Bei der Bildung des Zentralbergs, der für einen Krater
dieser Größe auf der Erde typisch ist, federt tief liegendes Gestein zur
Oberfläche und erstarrt. Krater mit Zentralbergen nennt man auch "komplexe" Impaktkrater. In weniger als einer Minute hebt sich ein Berg von mehreren
Kilometern Durchmesser um mehr als einen Kilometer aus dem Boden. Mit den über
200 Metern Impaktbrekzien, die bei der Bohrung gewonnen wurden, wird der Prozess
des Meteoriteneinschlags genau untersucht werden können. Insgesamt wurde im
Rahmen dieses Projektes eine Bohrtiefe von 517,3 Meter unter dem Seeboden, bzw.

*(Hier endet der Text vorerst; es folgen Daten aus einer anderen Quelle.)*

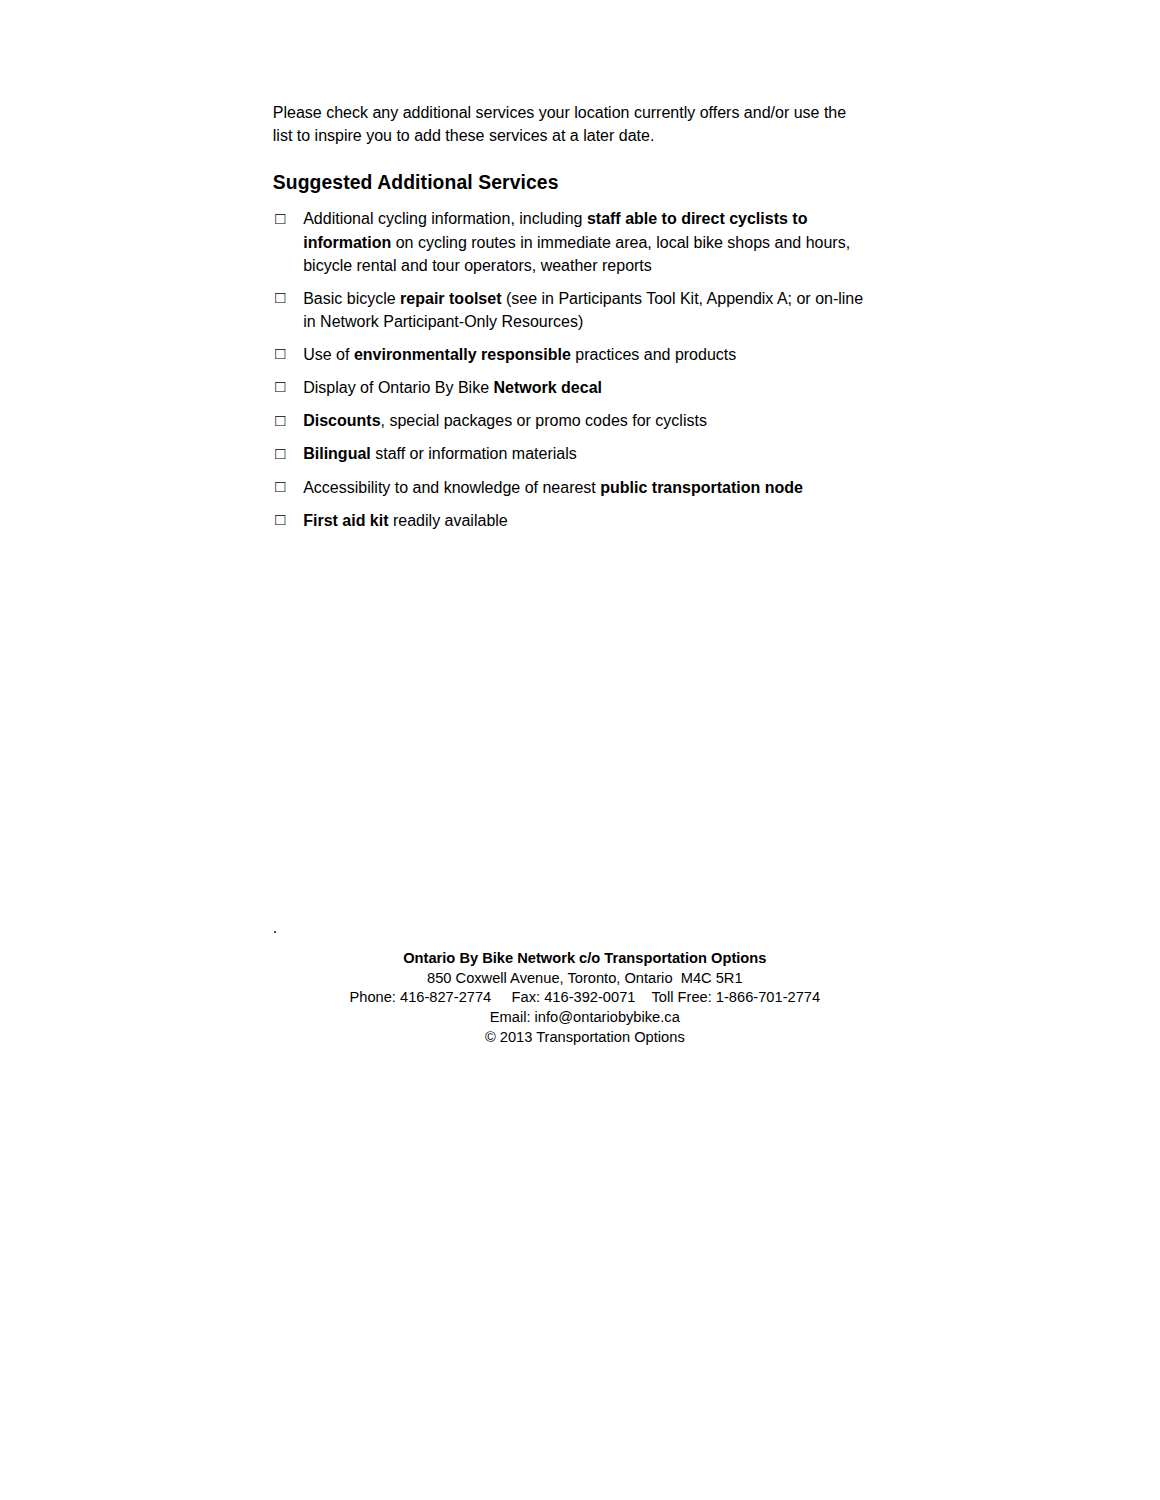Please check any additional services your location currently offers and/or use the list to inspire you to add these services at a later date.
Suggested Additional Services
Additional cycling information, including staff able to direct cyclists to information on cycling routes in immediate area, local bike shops and hours, bicycle rental and tour operators, weather reports
Basic bicycle repair toolset (see in Participants Tool Kit, Appendix A; or on-line in Network Participant-Only Resources)
Use of environmentally responsible practices and products
Display of Ontario By Bike Network decal
Discounts, special packages or promo codes for cyclists
Bilingual staff or information materials
Accessibility to and knowledge of nearest public transportation node
First aid kit readily available
.
Ontario By Bike Network c/o Transportation Options
850 Coxwell Avenue, Toronto, Ontario M4C 5R1
Phone: 416-827-2774 Fax: 416-392-0071 Toll Free: 1-866-701-2774
Email: info@ontariobybike.ca
© 2013 Transportation Options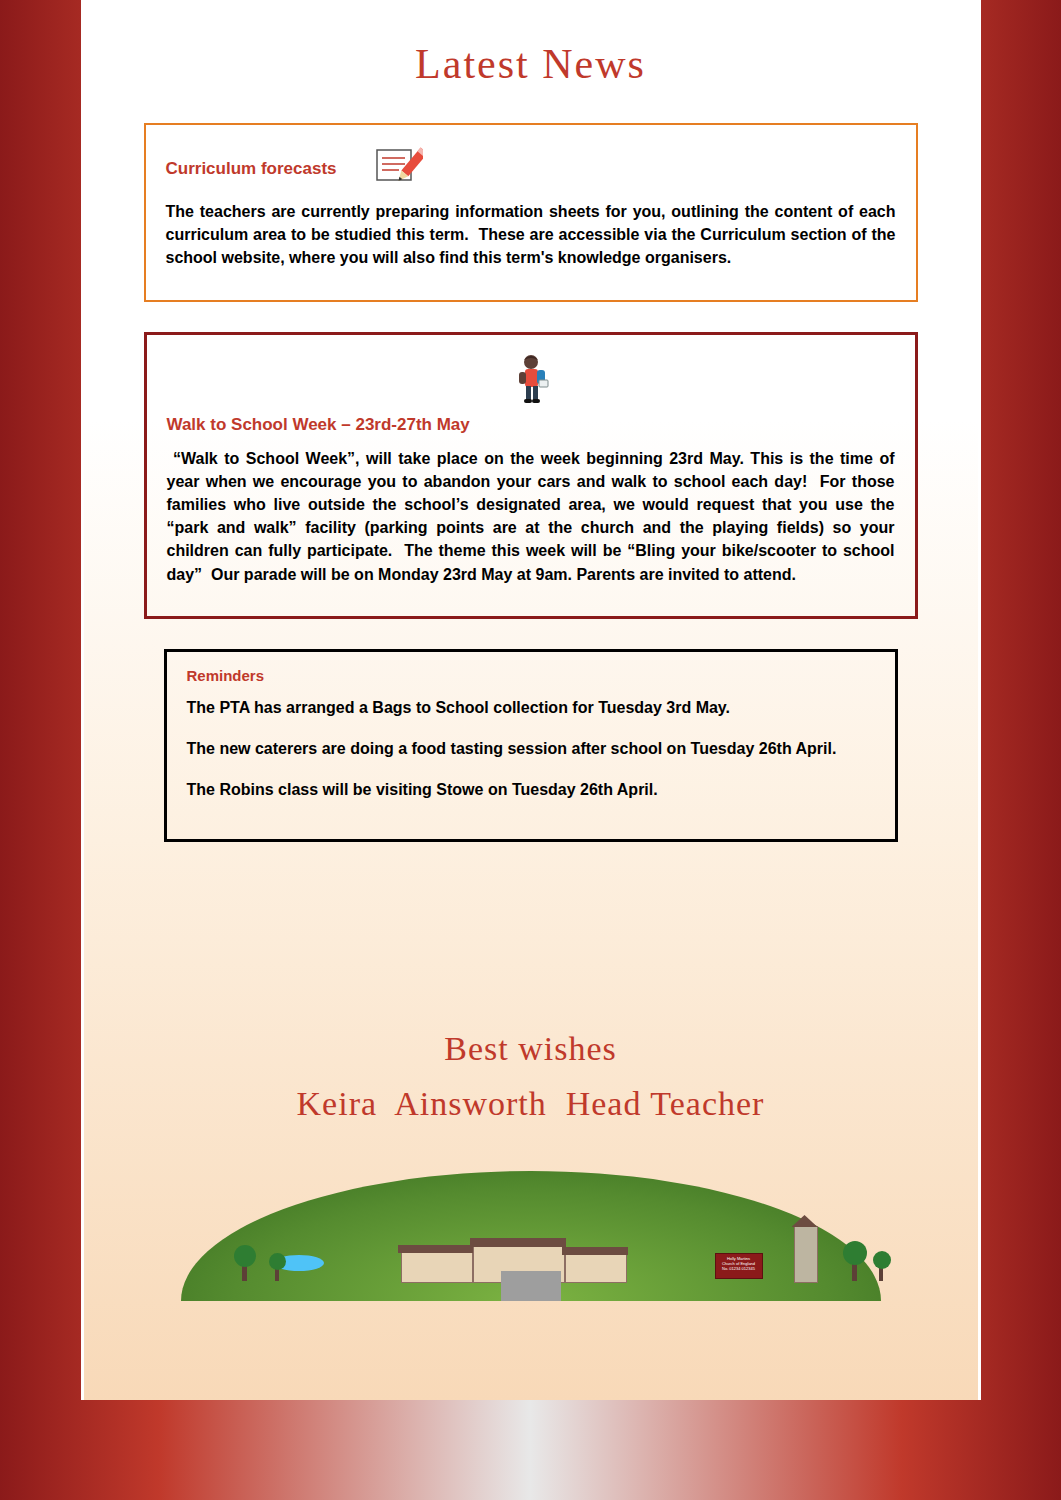Latest News
Curriculum forecasts
The teachers are currently preparing information sheets for you, outlining the content of each curriculum area to be studied this term. These are accessible via the Curriculum section of the school website, where you will also find this term's knowledge organisers.
Walk to School Week – 23rd-27th May
“Walk to School Week”, will take place on the week beginning 23rd May. This is the time of year when we encourage you to abandon your cars and walk to school each day! For those families who live outside the school’s designated area, we would request that you use the “park and walk” facility (parking points are at the church and the playing fields) so your children can fully participate. The theme this week will be “Bling your bike/scooter to school day” Our parade will be on Monday 23rd May at 9am. Parents are invited to attend.
Reminders
The PTA has arranged a Bags to School collection for Tuesday 3rd May.
The new caterers are doing a food tasting session after school on Tuesday 26th April.
The Robins class will be visiting Stowe on Tuesday 26th April.
Best wishes
Keira Ainsworth Head Teacher
Holly Martins
Church of England
No. 01234 012345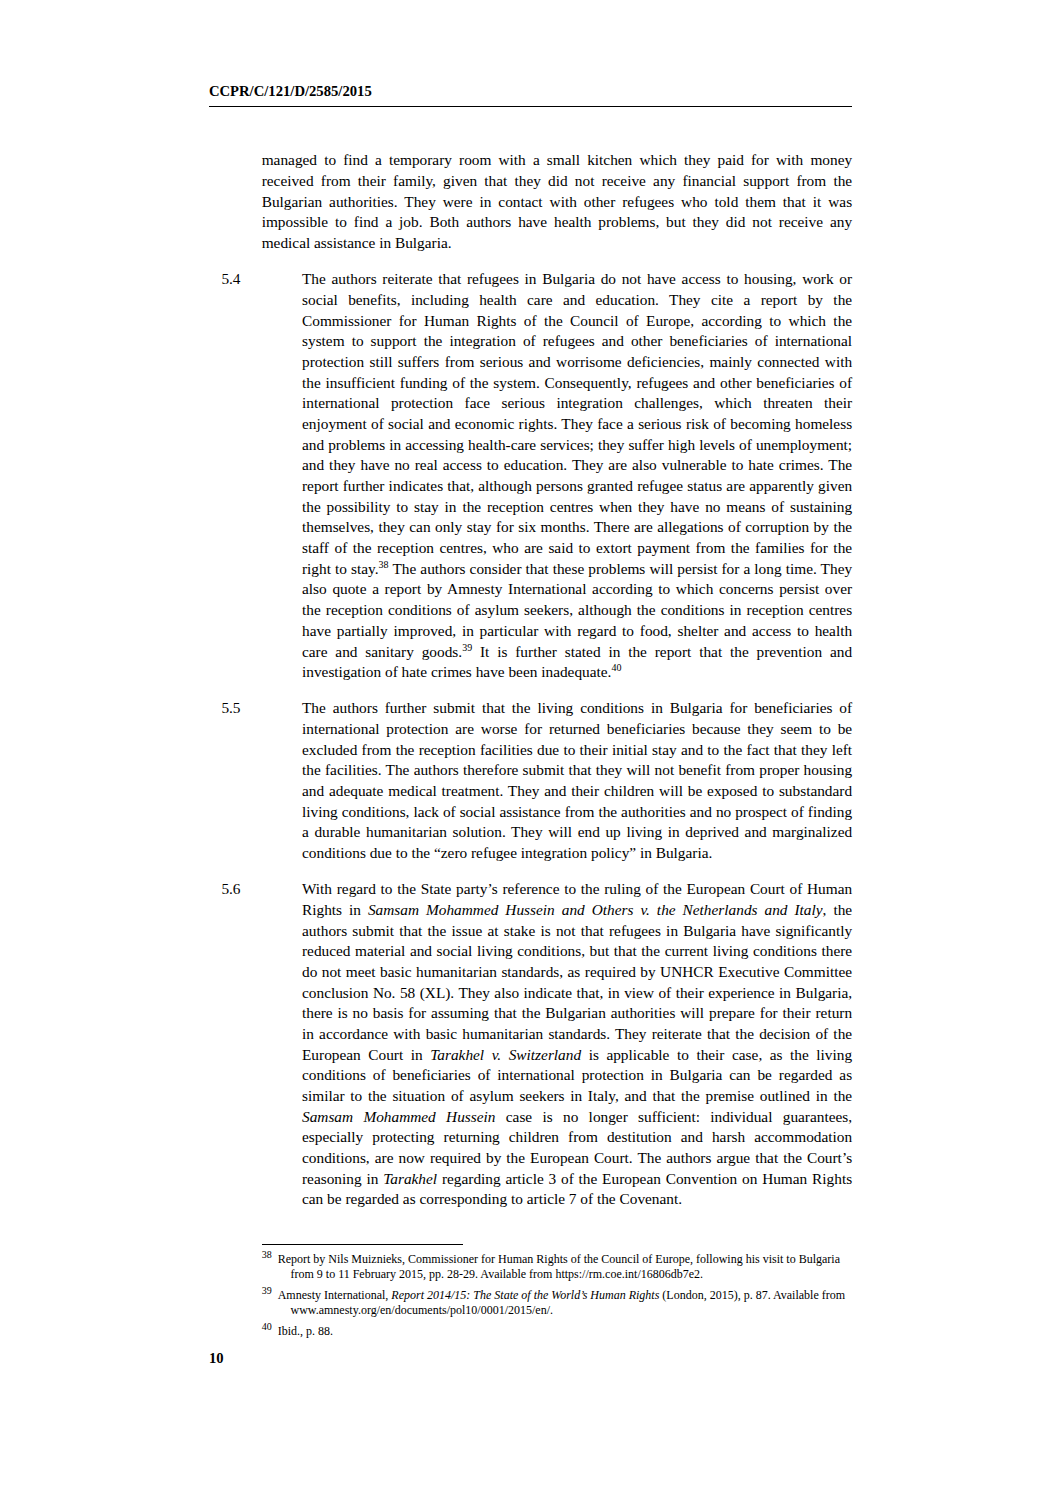CCPR/C/121/D/2585/2015
managed to find a temporary room with a small kitchen which they paid for with money received from their family, given that they did not receive any financial support from the Bulgarian authorities. They were in contact with other refugees who told them that it was impossible to find a job. Both authors have health problems, but they did not receive any medical assistance in Bulgaria.
5.4 The authors reiterate that refugees in Bulgaria do not have access to housing, work or social benefits, including health care and education. They cite a report by the Commissioner for Human Rights of the Council of Europe, according to which the system to support the integration of refugees and other beneficiaries of international protection still suffers from serious and worrisome deficiencies, mainly connected with the insufficient funding of the system. Consequently, refugees and other beneficiaries of international protection face serious integration challenges, which threaten their enjoyment of social and economic rights. They face a serious risk of becoming homeless and problems in accessing health-care services; they suffer high levels of unemployment; and they have no real access to education. They are also vulnerable to hate crimes. The report further indicates that, although persons granted refugee status are apparently given the possibility to stay in the reception centres when they have no means of sustaining themselves, they can only stay for six months. There are allegations of corruption by the staff of the reception centres, who are said to extort payment from the families for the right to stay.38 The authors consider that these problems will persist for a long time. They also quote a report by Amnesty International according to which concerns persist over the reception conditions of asylum seekers, although the conditions in reception centres have partially improved, in particular with regard to food, shelter and access to health care and sanitary goods.39 It is further stated in the report that the prevention and investigation of hate crimes have been inadequate.40
5.5 The authors further submit that the living conditions in Bulgaria for beneficiaries of international protection are worse for returned beneficiaries because they seem to be excluded from the reception facilities due to their initial stay and to the fact that they left the facilities. The authors therefore submit that they will not benefit from proper housing and adequate medical treatment. They and their children will be exposed to substandard living conditions, lack of social assistance from the authorities and no prospect of finding a durable humanitarian solution. They will end up living in deprived and marginalized conditions due to the “zero refugee integration policy” in Bulgaria.
5.6 With regard to the State party’s reference to the ruling of the European Court of Human Rights in Samsam Mohammed Hussein and Others v. the Netherlands and Italy, the authors submit that the issue at stake is not that refugees in Bulgaria have significantly reduced material and social living conditions, but that the current living conditions there do not meet basic humanitarian standards, as required by UNHCR Executive Committee conclusion No. 58 (XL). They also indicate that, in view of their experience in Bulgaria, there is no basis for assuming that the Bulgarian authorities will prepare for their return in accordance with basic humanitarian standards. They reiterate that the decision of the European Court in Tarakhel v. Switzerland is applicable to their case, as the living conditions of beneficiaries of international protection in Bulgaria can be regarded as similar to the situation of asylum seekers in Italy, and that the premise outlined in the Samsam Mohammed Hussein case is no longer sufficient: individual guarantees, especially protecting returning children from destitution and harsh accommodation conditions, are now required by the European Court. The authors argue that the Court’s reasoning in Tarakhel regarding article 3 of the European Convention on Human Rights can be regarded as corresponding to article 7 of the Covenant.
38 Report by Nils Muiznieks, Commissioner for Human Rights of the Council of Europe, following his visit to Bulgaria from 9 to 11 February 2015, pp. 28-29. Available from https://rm.coe.int/16806db7e2.
39 Amnesty International, Report 2014/15: The State of the World’s Human Rights (London, 2015), p. 87. Available from www.amnesty.org/en/documents/pol10/0001/2015/en/.
40 Ibid., p. 88.
10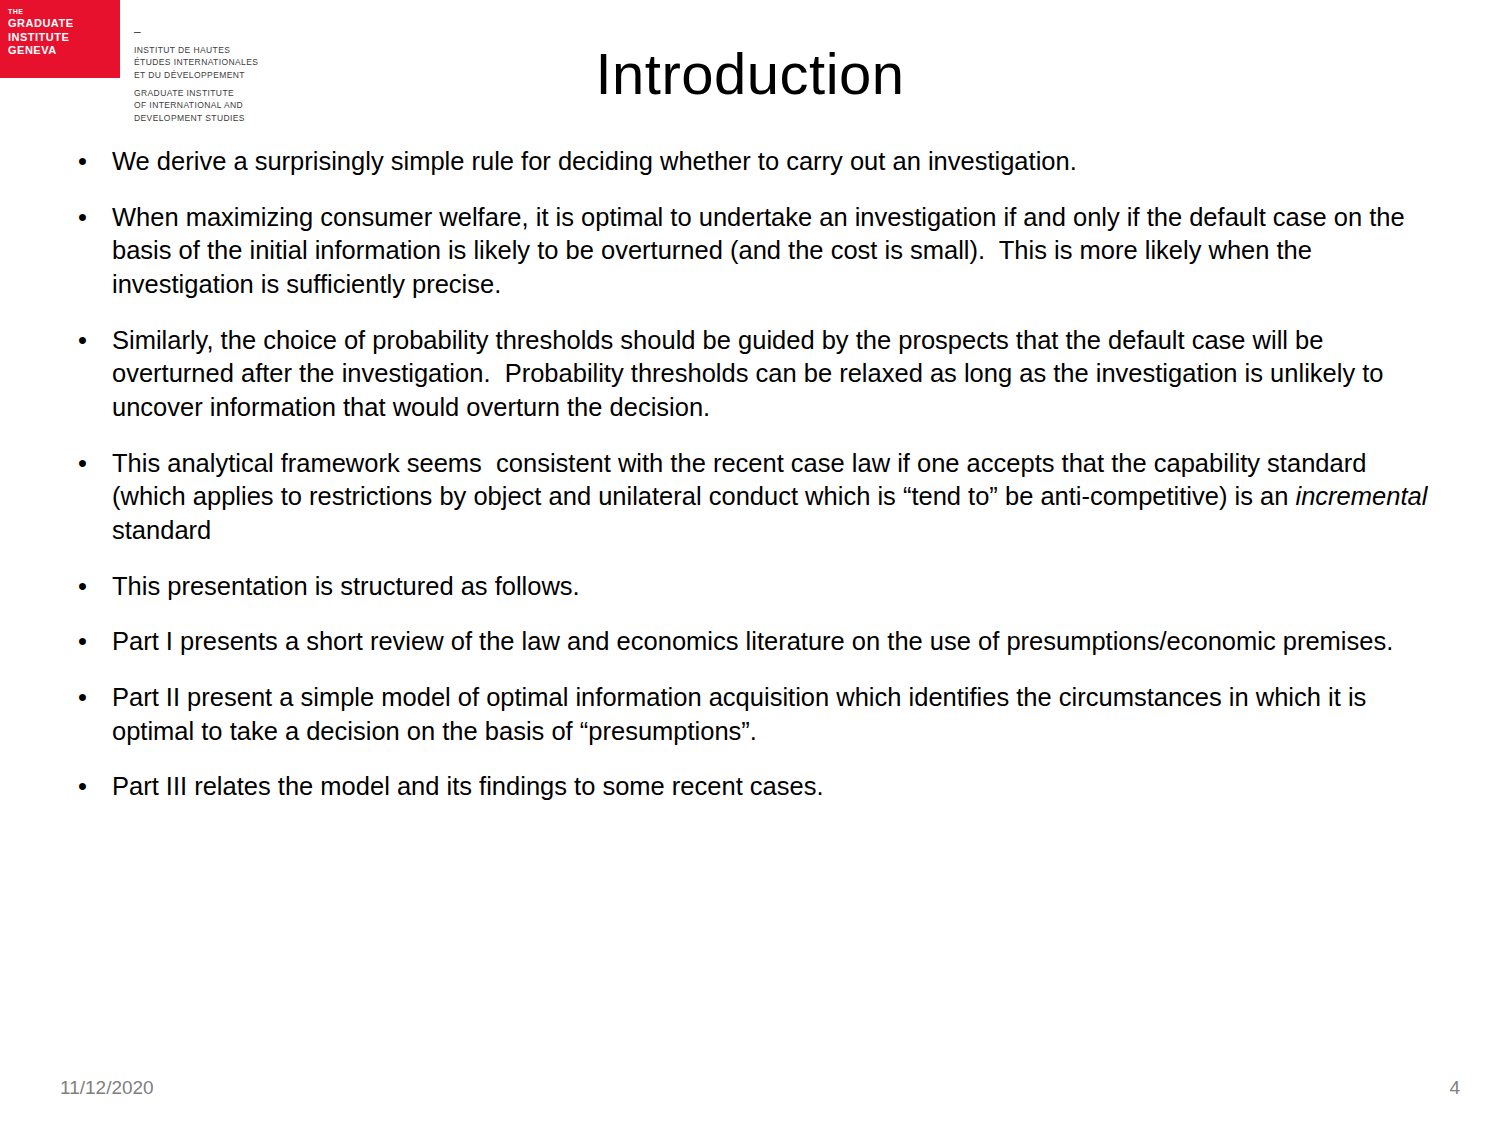THE GRADUATE
INSTITUTE
GENEVA
–
INSTITUT DE HAUTES
ÉTUDES INTERNATIONALES
ET DU DÉVELOPPEMENT
GRADUATE INSTITUTE
OF INTERNATIONAL AND
DEVELOPMENT STUDIES
Introduction
We derive a surprisingly simple rule for deciding whether to carry out an investigation.
When maximizing consumer welfare, it is optimal to undertake an investigation if and only if the default case on the basis of the initial information is likely to be overturned (and the cost is small). This is more likely when the investigation is sufficiently precise.
Similarly, the choice of probability thresholds should be guided by the prospects that the default case will be overturned after the investigation. Probability thresholds can be relaxed as long as the investigation is unlikely to uncover information that would overturn the decision.
This analytical framework seems consistent with the recent case law if one accepts that the capability standard (which applies to restrictions by object and unilateral conduct which is “tend to” be anti-competitive) is an incremental standard
This presentation is structured as follows.
Part I presents a short review of the law and economics literature on the use of presumptions/economic premises.
Part II present a simple model of optimal information acquisition which identifies the circumstances in which it is optimal to take a decision on the basis of “presumptions”.
Part III relates the model and its findings to some recent cases.
11/12/2020 4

von der Oberfläche von 687,3 m erreicht.
Die Bohrkerne werden im Juni von der Stadt Pevek
am Eismeer mittels Charterflugzeug nach St. Petersburg gebracht. Dort beginnt
der lange Prozess der Ausfuhrgenehmigungen. Im Herbst 2009, so die Planung, werden die
Bohrkerne in Deutschland eintreffen, von wo aus die weiteren Untersuchungen
koordiniert werden. Die Gesamtauswertung benötigt mehrere Jahre.
In Österreich
werden unter der Leitung von Impaktforscher Christian Koeberl die Impaktgesteine
für das gesamte internationale Projekt bearbeitet. Neben der genauen Studie der geschockten
Vulkanite, wird die Natur des Asteroiden, der den Krater gebildet hat,
analysiert. Darüber hinaus wird man eine Aussage über die Energieverhältnisse
beim Einschlag, und daher über die Auswirkungen des Einschlages auf die Umwelt,
machen können.
Das Forscherteam hatte am 14.
April 2009 bei einer Tiefe von rund 312 Meter
unter dem Seeboden (482 Meter Gesamttiefe) den Übergang zwischen den
Seesedimenten und den Impaktgesteinen - und damit den Zeitmarker von 3,6
Millionen Jahren - erreicht. Diesem wichtigen Etappensieg in dem Projekt ging ein langer
und schwieriger Weg voraus: Allein für die wissenschaftliche Planung, die
Finanzierungsanträge, und die Beschaffung der nötigen Bewilligungen wurden acht
Jahre benötigt.
Vor Ort stellte sich dann beispielsweise heraus, dass man die Eisdecke
über dem 170 Meter tiefen See für die etwa 75 Tonnen schwere Bohrplattform und
den verschiedenen Bulldozer und anderen Gefährten verstärken musste. Es wurde
Seewasser an die Eisoberfläche gepumpt, wo es dann auf Grund der niedrigen
Temperaturen erstarrte. Mehrere hundert Tonnen Ausrüstung mussten teilweise von
Übersee in diesen sehr entlegenen Teil Sibiriens gebracht werden.
Die
nächstgelegene Stadt ist Pevek am arktischen Ozean, 350 Kilometer von der Bohrplattform
entfernt. Dort gibt es einen Flughafen und Hafen - ersterer wird allerdings nur
alle zwei Wochen (von Moskau aus) angeflogen, letzterer ist nur drei Monate im
Sommer offen, ansonsten zugefroren. Im Sommer 2008 wurde bereits die gesamte
Bohranlage nach Pevek verschifft. Temperaturen von bis zu minus 30 Grad Celsius und Stürme mit
bis 100 Kilometern pro Stunde, die dann zu gefüllten Temperaturen von minus 50
Grad Celsius führten,
erschwerten die Arbeiten.
Der größte Teil der Ausrüstung wurde über Land auf
einer speziell errichteten "Schneepiste" zum Kratersee gebracht, während
Personal und Wissenschaftler sowie spezielle Geräte mit dem
Lastenhubschrauber von Pevek eingeflogen wurden. Jeder der bisher etwa 15 Flüge
kostete etwa 13.000 Euro. Insgesamt ergaben sich Kosten von etwa 10 Millionen
US-Dollar für die Bohrung. Darin sind die ab jetzt mehrere Jahre dauernden
wissenschaftlichen Untersuchungen der erhaltenen Bohrkerne noch nicht
enthalten.
An den Kosten beteiligten sich neben dem ICDP, die US-amerikanische National Science Foundation,
das deutsche Bundesministerium für Bildung und
Forschung sowie das österreichische Bundesministerium für Wissenschaft und Forschung. Weitere Projektpartner sind
Prof. Julie Brigham-Grette (University of Massachusetts-Amherst, USA), Prof.
Martin Melles (Universität Köln, Deutschland) und Dr. Pavel Minyuk (Russische
Akademie der Wissenschaften, Magadan, Russische Föderation).